Dataset entries
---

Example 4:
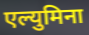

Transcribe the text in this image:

एल्युमिना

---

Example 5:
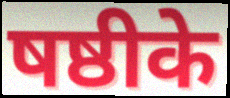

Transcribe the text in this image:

- Exercise prompt: Copy every item above line for line, leaving out the pictures.

- Reply:
---

Example 4:

Transcribe the text in this image:

एल्युमिना

---

Example 5:

Transcribe the text in this image:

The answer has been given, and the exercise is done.